One of the seedier side effects of all the micro transactions in modern video games is that they’ve opened up the floodgates for blackmarket trading and gambling. Would you believe it, but there seem to be quite a few people falling foul of the law, and two men have pleaded guilty of breaching the UK Gambling Act with their FIFA Coins gambling site.
A key factor was that Craig Douglas and Dylan Rigby’s website, FUT Galaxy, would allow you to turn the virtual currency into real money, akin to cashing in your chips at a casino. Doing so without the appropriate licenses meant they were breaking the law.
Further to that, both were guilty of advertising unlawful gambling via Douglas’ YouTube channel, where he goes by the online handle Nepenthez and has over 1.3 million subscribers.
Gambling sites were propelled into the limelight last year when Trevor “Tmartn” Martin and Thomas “ProSyndicate” Cassell were exposed as the owners of CSGO Lotto, a site that they owned and could potentially manipulate for promotional videos through Martin’s YouTube channel that did not make full disclosure. It led to Valve changing its policies and banning CS:GO skins gambling and has seen a number of lawsuits filed in the US. There was also a really weird apology video in which Martin kissed his dog.
Source: BBC
PoolieMike
I used to play FIFA back in 08-12 with Nepenthez.
Pointless fact of the day for you there.
Tony Cawley
Should’ve stuck with him, then you too could be heading to prison for running a gambling operation without the correct license!
leeroye
I am sick of all these gambling options is games these days, especially when devs/publishers know kids play their games.
Buy this lucky box and see what random crap is inside, oh you didnt want that item, here buy another random box. The whole thing needs to made illegal, it just encourages kids to gamble. God knows how many of todays kids will have gambling addictions in the future as a direct result of this practice in todays games.
Whats even worse is when these two scumbags take full advantage.
Tony Cawley
I totally agree with you, I have no problem with randomised loot boxes or player packs or whatever in games, but when the option is added to buy them for real cash you’re headed into whole new territory altogether.
If the game is free to play, that’s one thing, they’ve got to make money some way. But in the instance of fully paid for AAA games like FIFA and Overwatch or CoD or whatever, I just don’t think it’s right at all.

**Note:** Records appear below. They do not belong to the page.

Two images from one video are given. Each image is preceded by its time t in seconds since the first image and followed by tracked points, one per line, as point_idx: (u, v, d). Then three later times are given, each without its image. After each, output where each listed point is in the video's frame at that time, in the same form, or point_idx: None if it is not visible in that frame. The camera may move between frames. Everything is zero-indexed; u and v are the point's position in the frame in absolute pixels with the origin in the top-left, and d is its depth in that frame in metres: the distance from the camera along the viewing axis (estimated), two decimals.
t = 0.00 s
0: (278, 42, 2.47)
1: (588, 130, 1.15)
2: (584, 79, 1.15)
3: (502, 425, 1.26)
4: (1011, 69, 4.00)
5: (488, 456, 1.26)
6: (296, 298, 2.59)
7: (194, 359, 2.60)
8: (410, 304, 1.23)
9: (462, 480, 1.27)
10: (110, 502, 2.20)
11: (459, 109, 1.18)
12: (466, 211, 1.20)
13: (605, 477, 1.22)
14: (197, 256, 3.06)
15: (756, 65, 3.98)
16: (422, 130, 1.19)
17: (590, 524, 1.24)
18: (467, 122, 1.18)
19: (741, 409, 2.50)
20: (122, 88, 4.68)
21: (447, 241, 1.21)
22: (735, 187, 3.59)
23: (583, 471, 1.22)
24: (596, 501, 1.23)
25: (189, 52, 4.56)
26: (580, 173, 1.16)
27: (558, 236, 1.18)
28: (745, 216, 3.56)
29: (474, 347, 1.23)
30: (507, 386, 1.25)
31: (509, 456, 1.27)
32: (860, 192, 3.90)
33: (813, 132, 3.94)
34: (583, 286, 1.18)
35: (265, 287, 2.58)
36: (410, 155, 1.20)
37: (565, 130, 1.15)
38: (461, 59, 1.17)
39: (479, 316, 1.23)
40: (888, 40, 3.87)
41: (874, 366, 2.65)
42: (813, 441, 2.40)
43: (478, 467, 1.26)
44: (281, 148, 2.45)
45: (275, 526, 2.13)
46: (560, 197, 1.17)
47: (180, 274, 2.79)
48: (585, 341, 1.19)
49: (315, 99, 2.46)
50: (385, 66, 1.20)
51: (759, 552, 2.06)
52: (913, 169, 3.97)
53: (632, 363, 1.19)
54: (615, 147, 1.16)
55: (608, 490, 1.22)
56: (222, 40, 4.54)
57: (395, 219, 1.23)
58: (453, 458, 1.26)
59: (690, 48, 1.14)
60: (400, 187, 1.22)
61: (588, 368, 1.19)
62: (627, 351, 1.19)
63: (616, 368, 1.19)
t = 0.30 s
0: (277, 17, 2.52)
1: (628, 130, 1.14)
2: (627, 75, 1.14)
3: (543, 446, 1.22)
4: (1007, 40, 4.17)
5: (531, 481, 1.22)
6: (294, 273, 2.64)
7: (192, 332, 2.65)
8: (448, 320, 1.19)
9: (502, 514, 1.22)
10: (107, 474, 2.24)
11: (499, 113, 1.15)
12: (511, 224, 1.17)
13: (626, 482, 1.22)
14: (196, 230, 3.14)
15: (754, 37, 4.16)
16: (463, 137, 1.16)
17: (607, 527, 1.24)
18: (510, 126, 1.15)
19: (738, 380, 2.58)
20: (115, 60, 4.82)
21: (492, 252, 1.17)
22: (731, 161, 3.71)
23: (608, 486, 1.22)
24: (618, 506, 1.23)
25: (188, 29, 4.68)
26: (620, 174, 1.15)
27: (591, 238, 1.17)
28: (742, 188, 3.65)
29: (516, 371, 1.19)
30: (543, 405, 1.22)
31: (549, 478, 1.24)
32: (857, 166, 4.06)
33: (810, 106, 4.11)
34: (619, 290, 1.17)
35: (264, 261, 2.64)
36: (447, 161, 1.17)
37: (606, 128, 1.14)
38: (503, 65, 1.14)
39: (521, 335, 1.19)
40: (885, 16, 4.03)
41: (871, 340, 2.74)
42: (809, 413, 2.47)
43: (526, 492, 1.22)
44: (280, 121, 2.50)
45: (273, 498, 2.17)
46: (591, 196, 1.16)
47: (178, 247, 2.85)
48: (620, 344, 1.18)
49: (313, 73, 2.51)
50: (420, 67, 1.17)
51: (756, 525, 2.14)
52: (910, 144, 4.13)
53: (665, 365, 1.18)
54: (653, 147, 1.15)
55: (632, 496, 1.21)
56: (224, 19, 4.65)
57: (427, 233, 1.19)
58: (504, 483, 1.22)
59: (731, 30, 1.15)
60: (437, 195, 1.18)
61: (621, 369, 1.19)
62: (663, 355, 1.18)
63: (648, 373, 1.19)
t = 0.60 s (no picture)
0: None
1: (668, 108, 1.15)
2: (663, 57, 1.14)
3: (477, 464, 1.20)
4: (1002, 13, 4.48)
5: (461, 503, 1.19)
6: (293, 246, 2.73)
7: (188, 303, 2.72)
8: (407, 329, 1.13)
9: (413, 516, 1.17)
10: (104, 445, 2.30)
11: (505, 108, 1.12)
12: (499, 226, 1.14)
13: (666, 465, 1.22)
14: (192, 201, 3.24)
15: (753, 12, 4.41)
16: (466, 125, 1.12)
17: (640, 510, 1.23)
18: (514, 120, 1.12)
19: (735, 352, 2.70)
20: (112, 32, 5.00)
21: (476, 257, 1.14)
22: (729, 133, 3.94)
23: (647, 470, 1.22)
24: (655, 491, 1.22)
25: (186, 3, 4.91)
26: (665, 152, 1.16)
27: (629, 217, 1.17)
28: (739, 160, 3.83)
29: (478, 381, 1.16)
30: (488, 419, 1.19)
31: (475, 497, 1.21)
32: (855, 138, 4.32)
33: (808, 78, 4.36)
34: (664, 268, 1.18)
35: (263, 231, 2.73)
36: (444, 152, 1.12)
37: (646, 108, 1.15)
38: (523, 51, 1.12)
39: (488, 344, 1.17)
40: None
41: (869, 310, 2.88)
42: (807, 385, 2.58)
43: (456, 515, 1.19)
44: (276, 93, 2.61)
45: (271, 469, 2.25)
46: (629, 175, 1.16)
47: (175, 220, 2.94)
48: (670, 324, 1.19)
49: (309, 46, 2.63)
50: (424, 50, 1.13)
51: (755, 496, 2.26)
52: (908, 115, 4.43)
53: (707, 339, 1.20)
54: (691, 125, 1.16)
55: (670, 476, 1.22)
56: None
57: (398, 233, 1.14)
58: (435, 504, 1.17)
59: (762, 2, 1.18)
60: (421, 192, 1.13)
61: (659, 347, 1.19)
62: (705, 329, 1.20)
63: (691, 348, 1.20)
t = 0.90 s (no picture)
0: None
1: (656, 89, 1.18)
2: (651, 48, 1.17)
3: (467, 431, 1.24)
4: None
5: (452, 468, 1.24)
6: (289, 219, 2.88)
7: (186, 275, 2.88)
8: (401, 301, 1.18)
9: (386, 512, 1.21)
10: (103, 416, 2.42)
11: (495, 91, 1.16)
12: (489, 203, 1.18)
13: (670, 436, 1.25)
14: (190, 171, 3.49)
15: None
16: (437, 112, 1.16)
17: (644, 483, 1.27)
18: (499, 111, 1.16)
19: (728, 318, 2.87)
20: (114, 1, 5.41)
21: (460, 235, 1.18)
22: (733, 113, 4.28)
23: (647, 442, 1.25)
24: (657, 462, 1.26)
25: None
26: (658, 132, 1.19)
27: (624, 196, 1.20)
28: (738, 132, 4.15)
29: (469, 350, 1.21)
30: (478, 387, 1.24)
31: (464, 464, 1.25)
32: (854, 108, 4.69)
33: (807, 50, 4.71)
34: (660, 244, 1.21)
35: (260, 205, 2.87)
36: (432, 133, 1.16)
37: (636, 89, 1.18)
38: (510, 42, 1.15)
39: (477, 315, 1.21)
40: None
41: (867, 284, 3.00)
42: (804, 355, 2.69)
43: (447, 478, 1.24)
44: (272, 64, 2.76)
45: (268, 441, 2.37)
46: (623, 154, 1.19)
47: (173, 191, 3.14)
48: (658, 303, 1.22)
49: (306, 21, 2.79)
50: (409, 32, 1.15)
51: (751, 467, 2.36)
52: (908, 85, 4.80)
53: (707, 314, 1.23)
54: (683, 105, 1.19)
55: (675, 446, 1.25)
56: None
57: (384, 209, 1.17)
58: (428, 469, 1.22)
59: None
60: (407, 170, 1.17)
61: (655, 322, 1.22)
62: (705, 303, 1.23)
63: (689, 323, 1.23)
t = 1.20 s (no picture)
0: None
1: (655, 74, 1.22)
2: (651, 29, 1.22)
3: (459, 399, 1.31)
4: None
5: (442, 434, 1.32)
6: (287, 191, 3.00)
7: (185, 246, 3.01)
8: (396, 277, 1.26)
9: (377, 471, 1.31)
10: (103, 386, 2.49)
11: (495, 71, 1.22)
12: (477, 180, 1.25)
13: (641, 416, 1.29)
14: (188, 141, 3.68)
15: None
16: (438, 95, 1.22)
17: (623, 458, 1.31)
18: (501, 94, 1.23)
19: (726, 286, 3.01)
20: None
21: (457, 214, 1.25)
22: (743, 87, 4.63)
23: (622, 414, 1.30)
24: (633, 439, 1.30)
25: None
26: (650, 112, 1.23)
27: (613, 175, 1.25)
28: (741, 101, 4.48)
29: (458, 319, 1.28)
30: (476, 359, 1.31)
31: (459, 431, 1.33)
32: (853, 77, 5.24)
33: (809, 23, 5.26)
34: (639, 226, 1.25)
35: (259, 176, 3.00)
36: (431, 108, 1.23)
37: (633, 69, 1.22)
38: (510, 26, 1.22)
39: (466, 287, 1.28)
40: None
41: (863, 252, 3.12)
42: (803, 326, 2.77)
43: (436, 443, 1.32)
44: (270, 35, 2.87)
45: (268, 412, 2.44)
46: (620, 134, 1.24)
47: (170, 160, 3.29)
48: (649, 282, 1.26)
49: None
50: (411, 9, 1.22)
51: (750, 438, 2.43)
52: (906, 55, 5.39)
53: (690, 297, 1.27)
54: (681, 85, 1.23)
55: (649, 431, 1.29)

Why should my son be hassling me to buy him Overwatch loot boxes when I’ve already spent £50 buying him the game?
The Lone Steven
Serves the bugger right. Hope this is the start of the end of gambling and that it will end up leading to Microtransaction loot stuff being eradicated in triple A games that cost £40+. Why should I feel the need to spend further cash on it just to try to get the stuff? Remember when it used to be free? Steven remembers. Steven also remembers that one game you played and don’t want anyone to find out. Would be a reaaal shame if it were to be leaked.